L’Europa non può più permettersi di imporre diktat ideologici che penalizzano imprese e automobilisti. La transizione ecologica va fatta, ma va fatta bene, senza trasformarla in un boomerang economico e sociale.
La linea comune tra MIMIT e BMWE è chiara: il futuro delle flotte aziendali non può essere legato esclusivamente all’auto elettrica. Biocarburanti, idrogeno, ibridi di nuova generazione e persino motori termici a basse emissioni devono rimanere parte della partita.
«Abbiamo il dovere di sostenere misure efficaci e flessibili, capaci di accompagnare le imprese nel percorso verso la decarbonizzazione, senza gravare con regolamentazioni rigide e penalizzanti», ha dichiarato Urso. Una frase che sintetizza la necessità di tenere insieme sostenibilità e competitività industriale.
L’approccio tecnologicamente neutrale significa anche lasciare spazio alla ricerca e non ingessare l’innovazione. È un punto su cui automobilisti e imprese non possono che essere d’accordo: più scelte ci sono, più soluzioni concrete possono arrivare sul mercato.
La proposta congiunta non riguarda solo le autovetture, ma anche i veicoli commerciali leggeri e i mezzi pesanti, ossia il cuore pulsante della logistica e del trasporto merci. Un settore che non può permettersi di fermarsi davanti a regolamenti impossibili da rispettare.

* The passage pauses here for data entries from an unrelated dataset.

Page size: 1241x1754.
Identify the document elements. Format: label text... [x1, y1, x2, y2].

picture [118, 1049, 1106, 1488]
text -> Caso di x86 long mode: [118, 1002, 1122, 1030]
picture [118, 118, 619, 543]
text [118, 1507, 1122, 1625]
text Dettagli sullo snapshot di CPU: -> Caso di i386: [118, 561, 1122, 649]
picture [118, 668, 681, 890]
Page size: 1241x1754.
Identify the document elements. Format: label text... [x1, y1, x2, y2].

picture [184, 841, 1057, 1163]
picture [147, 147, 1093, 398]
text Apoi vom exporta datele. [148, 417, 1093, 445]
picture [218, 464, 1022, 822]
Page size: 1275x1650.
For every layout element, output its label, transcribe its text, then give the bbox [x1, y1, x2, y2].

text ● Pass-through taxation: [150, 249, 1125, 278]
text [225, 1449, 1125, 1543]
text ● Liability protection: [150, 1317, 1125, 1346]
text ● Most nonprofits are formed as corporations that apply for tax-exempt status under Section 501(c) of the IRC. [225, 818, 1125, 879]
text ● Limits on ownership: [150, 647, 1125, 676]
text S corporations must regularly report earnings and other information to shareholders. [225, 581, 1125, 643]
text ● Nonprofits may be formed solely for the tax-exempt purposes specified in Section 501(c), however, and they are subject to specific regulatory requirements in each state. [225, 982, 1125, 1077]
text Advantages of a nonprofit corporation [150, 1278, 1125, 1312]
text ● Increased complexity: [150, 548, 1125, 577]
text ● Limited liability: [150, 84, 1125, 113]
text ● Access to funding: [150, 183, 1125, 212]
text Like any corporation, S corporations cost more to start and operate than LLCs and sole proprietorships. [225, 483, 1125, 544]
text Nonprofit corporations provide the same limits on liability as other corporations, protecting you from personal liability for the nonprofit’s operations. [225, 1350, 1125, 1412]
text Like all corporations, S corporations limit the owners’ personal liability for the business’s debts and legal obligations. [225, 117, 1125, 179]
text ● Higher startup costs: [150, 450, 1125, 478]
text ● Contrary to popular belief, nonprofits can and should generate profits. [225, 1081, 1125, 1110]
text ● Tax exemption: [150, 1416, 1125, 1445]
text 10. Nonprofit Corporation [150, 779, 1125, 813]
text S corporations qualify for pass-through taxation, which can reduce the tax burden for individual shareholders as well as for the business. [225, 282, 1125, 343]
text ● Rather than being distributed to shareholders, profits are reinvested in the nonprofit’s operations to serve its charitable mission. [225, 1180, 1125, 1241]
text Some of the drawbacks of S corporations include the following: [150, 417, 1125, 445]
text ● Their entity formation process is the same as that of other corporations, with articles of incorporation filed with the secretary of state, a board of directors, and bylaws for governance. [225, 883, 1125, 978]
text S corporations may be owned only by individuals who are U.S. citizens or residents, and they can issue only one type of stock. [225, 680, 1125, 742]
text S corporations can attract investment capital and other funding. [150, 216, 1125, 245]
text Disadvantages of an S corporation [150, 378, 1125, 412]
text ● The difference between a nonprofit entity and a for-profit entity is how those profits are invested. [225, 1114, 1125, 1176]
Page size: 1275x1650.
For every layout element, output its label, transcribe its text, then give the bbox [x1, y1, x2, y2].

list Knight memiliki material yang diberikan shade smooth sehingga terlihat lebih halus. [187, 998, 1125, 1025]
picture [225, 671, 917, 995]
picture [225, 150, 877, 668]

Chi gestisce flotte lo sa bene: passare da un giorno all’altro al full electric non è sostenibile né dal punto di vista economico né infrastrutturale. Mancano colonnine, mancano reti di ricarica veloci, e soprattutto mancano incentivi adeguati. Ecco perché l’intesa Italia-Germania è un grido di buon senso che difende gli interessi delle imprese e, indirettamente, anche dei cittadini.
La rigidità di Bruxelles rischia di trasformarsi in un regalo alla concorrenza asiatica, che continua a sfornare auto elettriche a basso costo. Senza un approccio equilibrato, le aziende europee potrebbero perdere terreno e gli automobilisti pagare il prezzo più alto, con meno scelta e costi più elevati.
Italia e Germania, insieme, rappresentano il cuore industriale del settore automotive in Europa. Se loro alzano la voce, è perché la direzione intrapresa non è sostenibile. La neutralità tecnologica non è un compromesso al ribasso, ma una strategia intelligente per non spaccare il mercato e garantire una transizione graduale.